Yine bakıyorum bu yapılanmanın içinde, siyasi tercihlerinden ötürü depremzedelere karşı gösterdikleri insan bozması canavar hallerine. Ve bir depremzede yakını olarak kulaklarımla şahit olduğum ve bizzat yaşadıklarım var. Ne kadar iki yüzlü, belki de beş, belki de beş bin yüzü olan bu insanlar şeytanı kendilerine hayran bırakırlar. Menfaatleri için yardım kampanyası düzenledikten sonra arka taraflarda depremzedeler hakkında ileri-geri konuşmak ancak onlara yakışır bir tavırdı... Depremin
olduğu günden beri gökyüzünü kaybettiğini zanneden gönlü kırgın,kedere bulanmış bir kuş gibi çırpınarak yaşıyorum hüzün ve esefle...

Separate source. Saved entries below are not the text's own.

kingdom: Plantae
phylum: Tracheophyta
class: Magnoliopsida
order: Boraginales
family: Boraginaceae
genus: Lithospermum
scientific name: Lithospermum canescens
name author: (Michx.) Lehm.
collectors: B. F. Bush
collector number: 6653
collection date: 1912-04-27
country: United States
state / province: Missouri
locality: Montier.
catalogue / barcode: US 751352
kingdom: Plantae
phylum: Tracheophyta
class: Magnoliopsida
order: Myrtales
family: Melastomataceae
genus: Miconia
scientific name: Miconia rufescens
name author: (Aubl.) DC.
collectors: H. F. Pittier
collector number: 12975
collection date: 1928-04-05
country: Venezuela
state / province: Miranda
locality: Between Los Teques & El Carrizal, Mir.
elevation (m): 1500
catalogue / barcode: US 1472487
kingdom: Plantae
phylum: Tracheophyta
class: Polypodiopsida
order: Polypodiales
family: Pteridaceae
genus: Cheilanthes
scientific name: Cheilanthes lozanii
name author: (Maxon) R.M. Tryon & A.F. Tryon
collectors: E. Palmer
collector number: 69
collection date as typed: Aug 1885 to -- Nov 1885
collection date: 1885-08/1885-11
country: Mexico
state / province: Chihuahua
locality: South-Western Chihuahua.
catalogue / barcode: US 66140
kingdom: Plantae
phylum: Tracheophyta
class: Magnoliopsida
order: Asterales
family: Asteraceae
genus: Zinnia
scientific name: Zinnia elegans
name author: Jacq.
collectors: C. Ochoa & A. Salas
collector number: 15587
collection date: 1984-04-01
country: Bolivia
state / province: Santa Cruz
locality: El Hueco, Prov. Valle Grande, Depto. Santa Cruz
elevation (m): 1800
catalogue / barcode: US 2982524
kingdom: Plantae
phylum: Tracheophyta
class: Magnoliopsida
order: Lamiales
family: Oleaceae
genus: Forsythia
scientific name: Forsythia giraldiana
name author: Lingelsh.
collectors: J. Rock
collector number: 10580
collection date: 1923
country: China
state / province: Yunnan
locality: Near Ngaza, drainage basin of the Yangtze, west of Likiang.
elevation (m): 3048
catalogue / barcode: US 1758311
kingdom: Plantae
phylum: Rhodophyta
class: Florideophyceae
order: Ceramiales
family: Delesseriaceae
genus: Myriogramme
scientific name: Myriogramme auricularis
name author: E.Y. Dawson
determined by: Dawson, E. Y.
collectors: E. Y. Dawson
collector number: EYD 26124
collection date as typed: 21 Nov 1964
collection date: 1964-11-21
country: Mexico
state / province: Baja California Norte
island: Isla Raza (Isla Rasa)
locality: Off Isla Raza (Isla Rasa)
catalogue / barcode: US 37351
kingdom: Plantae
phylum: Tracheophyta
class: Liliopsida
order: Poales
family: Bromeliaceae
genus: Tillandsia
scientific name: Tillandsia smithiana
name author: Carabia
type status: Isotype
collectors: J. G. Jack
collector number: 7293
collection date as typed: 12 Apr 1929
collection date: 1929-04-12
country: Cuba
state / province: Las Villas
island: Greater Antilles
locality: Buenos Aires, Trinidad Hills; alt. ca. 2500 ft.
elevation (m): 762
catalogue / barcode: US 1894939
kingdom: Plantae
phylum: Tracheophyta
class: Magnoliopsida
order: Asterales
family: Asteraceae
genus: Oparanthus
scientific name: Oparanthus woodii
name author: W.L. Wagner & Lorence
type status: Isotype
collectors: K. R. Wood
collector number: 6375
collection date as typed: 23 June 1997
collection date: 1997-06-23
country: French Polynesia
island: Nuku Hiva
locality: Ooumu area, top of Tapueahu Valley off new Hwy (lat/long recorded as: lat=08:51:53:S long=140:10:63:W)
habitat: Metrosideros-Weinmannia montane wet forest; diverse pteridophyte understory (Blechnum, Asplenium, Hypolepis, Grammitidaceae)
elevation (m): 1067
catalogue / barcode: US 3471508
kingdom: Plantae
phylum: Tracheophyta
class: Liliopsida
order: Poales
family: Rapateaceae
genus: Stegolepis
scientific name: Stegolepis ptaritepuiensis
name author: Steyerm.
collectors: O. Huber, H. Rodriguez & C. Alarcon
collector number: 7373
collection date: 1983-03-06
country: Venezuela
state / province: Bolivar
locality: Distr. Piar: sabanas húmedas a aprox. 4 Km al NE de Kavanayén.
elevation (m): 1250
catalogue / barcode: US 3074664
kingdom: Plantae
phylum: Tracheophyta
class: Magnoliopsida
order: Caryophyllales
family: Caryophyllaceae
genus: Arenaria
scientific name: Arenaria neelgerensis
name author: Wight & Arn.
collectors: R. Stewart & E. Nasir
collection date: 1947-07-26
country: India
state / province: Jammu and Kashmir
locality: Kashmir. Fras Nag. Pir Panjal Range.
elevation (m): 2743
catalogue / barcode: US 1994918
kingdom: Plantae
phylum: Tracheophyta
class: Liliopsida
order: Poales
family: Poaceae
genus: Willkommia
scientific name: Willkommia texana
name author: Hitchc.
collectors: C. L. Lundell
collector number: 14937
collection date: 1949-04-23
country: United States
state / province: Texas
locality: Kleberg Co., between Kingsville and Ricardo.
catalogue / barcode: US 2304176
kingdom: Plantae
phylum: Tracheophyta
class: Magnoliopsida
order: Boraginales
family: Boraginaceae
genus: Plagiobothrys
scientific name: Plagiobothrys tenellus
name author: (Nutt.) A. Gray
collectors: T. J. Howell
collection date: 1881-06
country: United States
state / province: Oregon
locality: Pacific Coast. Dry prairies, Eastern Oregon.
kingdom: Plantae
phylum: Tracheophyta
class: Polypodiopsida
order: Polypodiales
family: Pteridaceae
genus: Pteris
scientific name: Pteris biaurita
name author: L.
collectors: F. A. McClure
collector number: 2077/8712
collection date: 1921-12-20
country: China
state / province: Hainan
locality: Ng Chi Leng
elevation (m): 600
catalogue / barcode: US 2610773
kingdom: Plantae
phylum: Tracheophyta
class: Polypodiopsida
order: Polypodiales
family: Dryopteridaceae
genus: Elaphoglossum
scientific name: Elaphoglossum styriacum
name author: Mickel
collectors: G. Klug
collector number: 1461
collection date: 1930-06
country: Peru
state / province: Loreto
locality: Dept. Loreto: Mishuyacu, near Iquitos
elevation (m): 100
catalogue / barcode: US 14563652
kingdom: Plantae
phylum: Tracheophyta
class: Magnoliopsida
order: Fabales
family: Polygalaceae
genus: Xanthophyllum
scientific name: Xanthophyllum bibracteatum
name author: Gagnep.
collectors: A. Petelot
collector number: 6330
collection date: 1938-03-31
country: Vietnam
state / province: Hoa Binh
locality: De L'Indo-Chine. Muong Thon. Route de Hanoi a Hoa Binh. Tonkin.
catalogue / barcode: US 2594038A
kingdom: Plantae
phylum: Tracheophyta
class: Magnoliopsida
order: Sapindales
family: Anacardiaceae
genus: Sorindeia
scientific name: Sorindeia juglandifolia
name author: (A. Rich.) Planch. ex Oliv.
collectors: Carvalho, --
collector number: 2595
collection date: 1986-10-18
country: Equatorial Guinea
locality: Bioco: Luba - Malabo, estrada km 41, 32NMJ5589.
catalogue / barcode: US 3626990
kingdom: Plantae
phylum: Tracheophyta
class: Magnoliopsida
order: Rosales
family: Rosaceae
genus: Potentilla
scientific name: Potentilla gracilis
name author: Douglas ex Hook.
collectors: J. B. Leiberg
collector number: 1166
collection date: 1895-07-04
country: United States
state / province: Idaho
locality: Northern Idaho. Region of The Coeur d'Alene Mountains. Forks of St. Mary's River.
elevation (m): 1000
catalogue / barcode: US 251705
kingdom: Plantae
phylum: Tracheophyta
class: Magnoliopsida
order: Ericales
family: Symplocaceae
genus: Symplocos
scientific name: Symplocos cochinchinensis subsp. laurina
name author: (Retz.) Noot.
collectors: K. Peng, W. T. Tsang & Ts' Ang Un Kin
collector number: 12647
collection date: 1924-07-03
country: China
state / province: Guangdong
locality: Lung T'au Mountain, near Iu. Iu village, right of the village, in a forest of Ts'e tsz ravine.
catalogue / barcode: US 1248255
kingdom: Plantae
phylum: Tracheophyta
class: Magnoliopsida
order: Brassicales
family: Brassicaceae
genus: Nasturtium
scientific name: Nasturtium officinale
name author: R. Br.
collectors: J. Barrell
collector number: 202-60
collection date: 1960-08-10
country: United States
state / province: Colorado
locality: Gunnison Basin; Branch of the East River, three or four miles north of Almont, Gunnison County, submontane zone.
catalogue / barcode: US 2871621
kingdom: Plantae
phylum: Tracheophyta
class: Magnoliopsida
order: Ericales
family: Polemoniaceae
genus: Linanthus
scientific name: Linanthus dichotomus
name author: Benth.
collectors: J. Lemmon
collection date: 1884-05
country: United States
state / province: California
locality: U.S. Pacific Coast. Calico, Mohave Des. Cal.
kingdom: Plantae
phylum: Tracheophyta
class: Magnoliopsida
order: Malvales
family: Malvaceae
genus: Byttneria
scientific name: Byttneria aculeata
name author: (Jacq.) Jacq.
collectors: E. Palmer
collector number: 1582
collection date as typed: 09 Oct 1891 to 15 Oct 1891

Ailemle beraber yaralarımızı sardık,şimdi sorarım, şımarıkca yüzümüze karşı yapılan yorumları hakediyormuyduk ?
Gelelim anayasamızın teklif dahi edilemez ilk dört maddesini tartışmak için "masaya yatırabiliriz" ihtimallerini konuşanlara,bunun bana göre anlamı; asırlardır yaşayan Türk Devletimizin temeline saatli bombayı yerleştirmek,Bayrağımızı aşağı çekmek, bağımsızlığımızın simgesi İstiklal Marşımızı susturmak,ilelebet Türkiye Cumhuriyetini yürütmemektir. Allah muhafaza!!!
"Şuur,hayatın ziyâsıdır" [R.N 29.söz]
Ziyâ olmazsa aşikâr i hakikatlerin renklerini iz'an edemeyiz. Her türlü takdirin üzerinde büyük bir nimet olan şuur; bizleri her daim istikrara, doğru bir bakış açısına ve farklı açılardan açılan etkin pencerelerde nefes almaya ulaştırır.
Baktığını görebilmek,gördügünü idrak eylemek mühimdir ve şuurun ta kendisidir.